The agent sets self.credentials (a dict from credentials.json's connect_args) as an attribute before calling any methods — no __init__ needed. setup_connection and close_connection are lifecycle hooks for managing API clients or sessions. The two required methods do all the work:

  • fetch_metadata(limit, offset) — returns dicts describing jobs/tasks (pipelines, workflows, DAGs). Each dict must have job_source_id and name. This is structural metadata only — no run history. limit and offset support pagination.
  • fetch_run_details(run_ids?, window_start?, window_end?, limit, offset) — returns dicts with status, timing, errors, and task-level details. Each dict must have job_source_id, run_source_id, status, and event_time. Operates in two modes:
    • Polling mode (window_start/window_end provided, no run_ids): fetch all runs that fall within the fixed [window_start, window_end) window (closed lower bound, open upper bound). Both bounds are timezone-aware datetime objects. The agent pins this window once and passes the same bounds unchanged across every paginated call, so pages never skip or duplicate runs — don't derive the window from now(). limit/offset paginate results.
    • Webhook mode (run_ids provided): fetch details for specific runs by ID, regardless of time window. Used when a webhook notifies Monte Carlo about a run (e.g. a failure) and we need error details and task-level breakdown.

Dict schema reference

Connectors return plain dicts. The expected keys are defined by the dataclass models in pycarlo.features.ingestion.etl — these serve as the canonical schema reference. The test validators check returned dicts against this schema, but connector code never imports the models directly.

Schema Required keys Purpose
EtlAsset job_source_id, name Job/task metadata (schedule, owner, inputs/outputs)
EtlRunEvent job_source_id, run_source_id, status, event_time Run state changes (start/end time, error details, task runs)

Common nested dict structures (all optional):

Structure Keys Used in
group source_id (req), name, group_type, schedule, attributes EtlAsset — identifies the workspace/project; EtlRunEvent — which group a run belongs to (see below)
task task_source_id (req), name (req), task_type, description, inputs, outputs EtlAsset tasks list
error message, code, failure_type EtlRunEvent — required when status is failed/error
schedule kind, cron_expression, interval_seconds, event_trigger EtlAsset, EtlGroup
owner primary_email, primary_name EtlAsset
asset_ref asset_type, role, fully_qualified_name EtlAsset/EtlTask/EtlRunEvent inputs/outputs
tag key, value EtlAsset properties

Omit None values and empty lists from returned dicts — the agent expects sparse dicts with only populated fields.

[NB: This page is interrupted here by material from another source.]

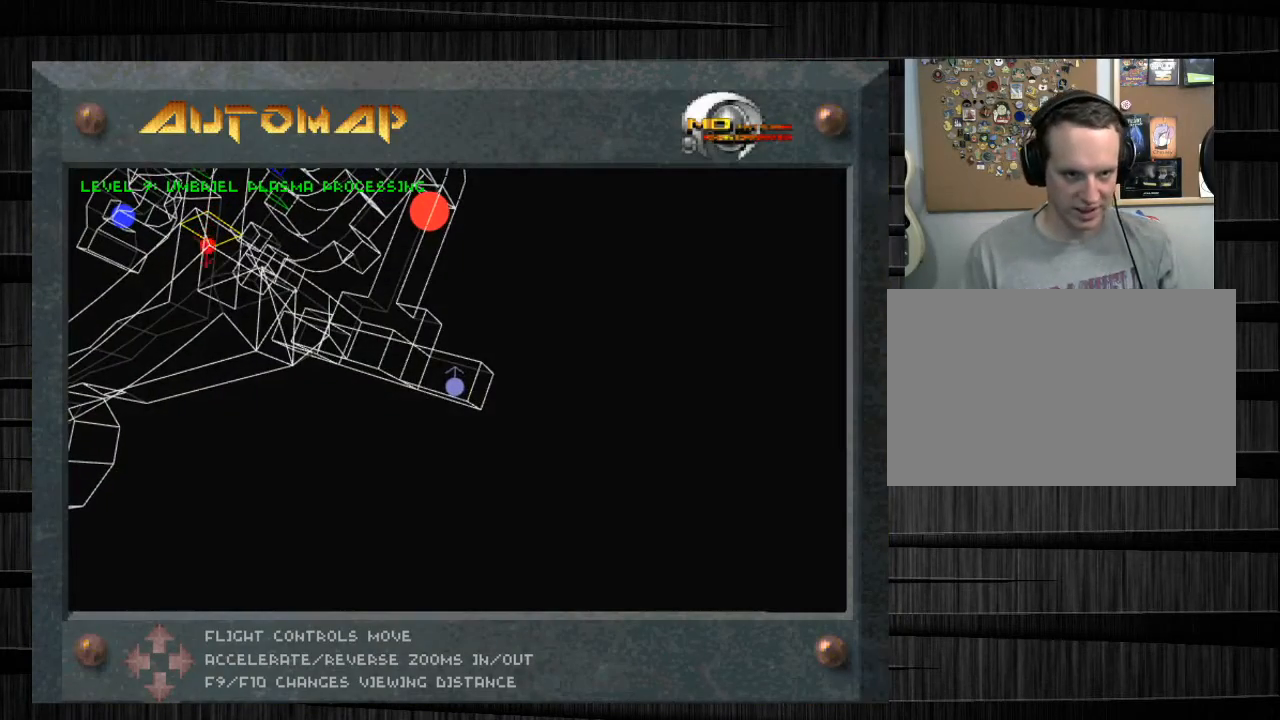
{"keys": [], "mouse": [], "events": []}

group on a run (optional). When the same job exists in multiple groups under one container (e.g. the same mapping in both a dev and a prod workspace), a run belongs to just one of those groups. Set the same nested group dict used on EtlAsset (source_id required; name, group_type, etc. optional) on the run event to say which one. Omit it and Monte Carlo picks the group automatically, so a job that lives in a single group needs nothing. Supply the group's source_id; Monte Carlo resolves the rest — connectors never supply an internal group id.

Lineage via inputs/outputs

The inputs and outputs fields on assets, tasks, and run events let Monte Carlo connect your ETL pipelines to the warehouse tables (or views, files, etc.) it already monitors. This enables cross-domain lineage — you can see which pipelines feed which tables, and when a pipeline fails, Monte Carlo can trace the downstream impact.

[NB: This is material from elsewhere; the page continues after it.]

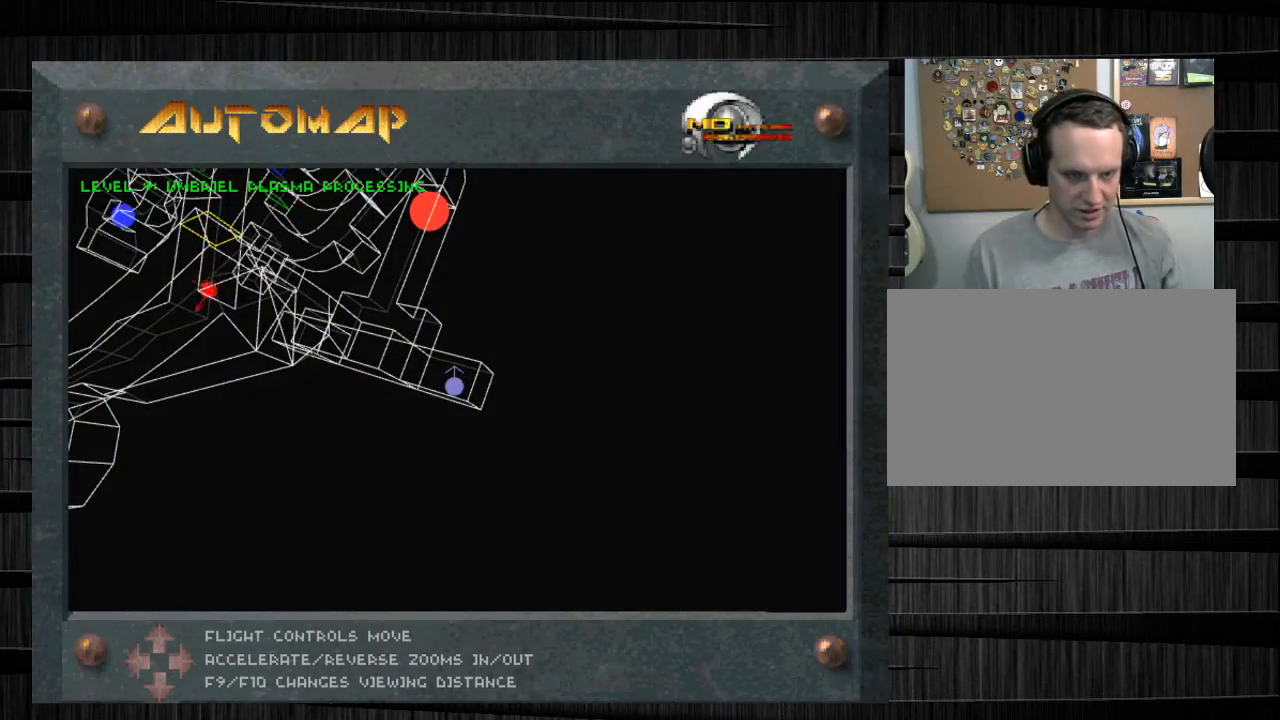
{"keys": ["z"], "mouse": [], "events": [[400, "z", "down"]]}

Each entry is an asset_ref dict:

{
    "asset_type": "TABLE",              # TABLE, VIEW, FILE, TOPIC, DATASET, or DASHBOARD
    "role": "INPUT",                    # INPUT or OUTPUT — must match the list it's in
    "fully_qualified_name": "prod.analytics.revenue"  # vendor-native identifier
}

fully_qualified_name is the typical identifier for custom connectors (the alternative, mcon, is Monte Carlo's internal identifier and generally not available to connector code). At least one of the two must be provided.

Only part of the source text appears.